I have a VC army i am trying to get rid of. Had it for 2 years, never used it really. Models are all atleast undercoated, with 75% or more painted to a decent standard. Some broken arms, missing shields but nothing major. Im looking ideally to trade for another WFB army. HE, Skaven or 40k(open to most armies) would be great.

What i have going follows:-
Mounted Lord-Painted
Necromancer-Painted
Lord w/ Shield-Painted
Female Lord-Painted
Varghulf-Painted
5 Black Knights-Painted(missing 1 shield)
20 Grave Guard-Painted
90 Skeletons,(55 painted)
40 zombies-(20 painted)
Black Coach (unpainted, missing horses and other items)
VC Army book.

I'd like to stick to tradeing with UK based people only preferably, unless i can get a decent price for overseas shipping.
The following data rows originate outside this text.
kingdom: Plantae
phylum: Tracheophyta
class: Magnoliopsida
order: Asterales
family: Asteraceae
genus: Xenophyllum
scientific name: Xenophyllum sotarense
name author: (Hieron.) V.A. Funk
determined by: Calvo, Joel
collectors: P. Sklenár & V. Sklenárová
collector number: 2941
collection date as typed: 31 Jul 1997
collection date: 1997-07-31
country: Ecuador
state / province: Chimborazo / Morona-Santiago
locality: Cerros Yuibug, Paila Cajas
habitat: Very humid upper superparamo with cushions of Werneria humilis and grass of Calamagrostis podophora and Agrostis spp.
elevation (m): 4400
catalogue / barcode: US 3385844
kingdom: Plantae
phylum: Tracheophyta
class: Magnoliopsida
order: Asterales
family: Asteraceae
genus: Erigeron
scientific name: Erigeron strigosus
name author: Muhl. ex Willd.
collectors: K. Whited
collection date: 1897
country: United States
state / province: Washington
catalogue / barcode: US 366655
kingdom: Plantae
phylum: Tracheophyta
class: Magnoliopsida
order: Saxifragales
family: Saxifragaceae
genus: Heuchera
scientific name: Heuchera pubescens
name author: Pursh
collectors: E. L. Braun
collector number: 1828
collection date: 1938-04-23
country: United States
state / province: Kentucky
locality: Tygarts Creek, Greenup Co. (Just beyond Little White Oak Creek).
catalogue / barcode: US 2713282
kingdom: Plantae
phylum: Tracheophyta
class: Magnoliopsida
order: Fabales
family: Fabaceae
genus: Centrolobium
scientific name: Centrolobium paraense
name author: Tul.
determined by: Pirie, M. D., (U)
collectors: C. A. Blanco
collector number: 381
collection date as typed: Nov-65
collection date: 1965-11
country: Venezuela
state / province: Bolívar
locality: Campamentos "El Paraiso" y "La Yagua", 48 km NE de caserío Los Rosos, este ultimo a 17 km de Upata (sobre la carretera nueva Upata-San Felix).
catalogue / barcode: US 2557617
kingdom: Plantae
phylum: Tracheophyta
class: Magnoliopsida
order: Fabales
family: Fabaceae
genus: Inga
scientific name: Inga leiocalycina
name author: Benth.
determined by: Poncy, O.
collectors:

If pictures are needed, please ask and i shall provide.

Thanks


----------



## Ratvan (Jun 20, 2011)

Is it just trade you are looking to do as soon I will be getting rid of my High Elves and starting an empire force.

Here's what I have
Mage
16 Spearmen (assembled apart from shields)
30 Archers (partially assembled, torso's on legs)
20 Seaguard
17 Sword Masters
10 Ellyrian Reavers
2 Repeater Bolt Throwers
5 Dragon Princes

I don't have pictures but if you are interested PM me for email then can send them that way.


----------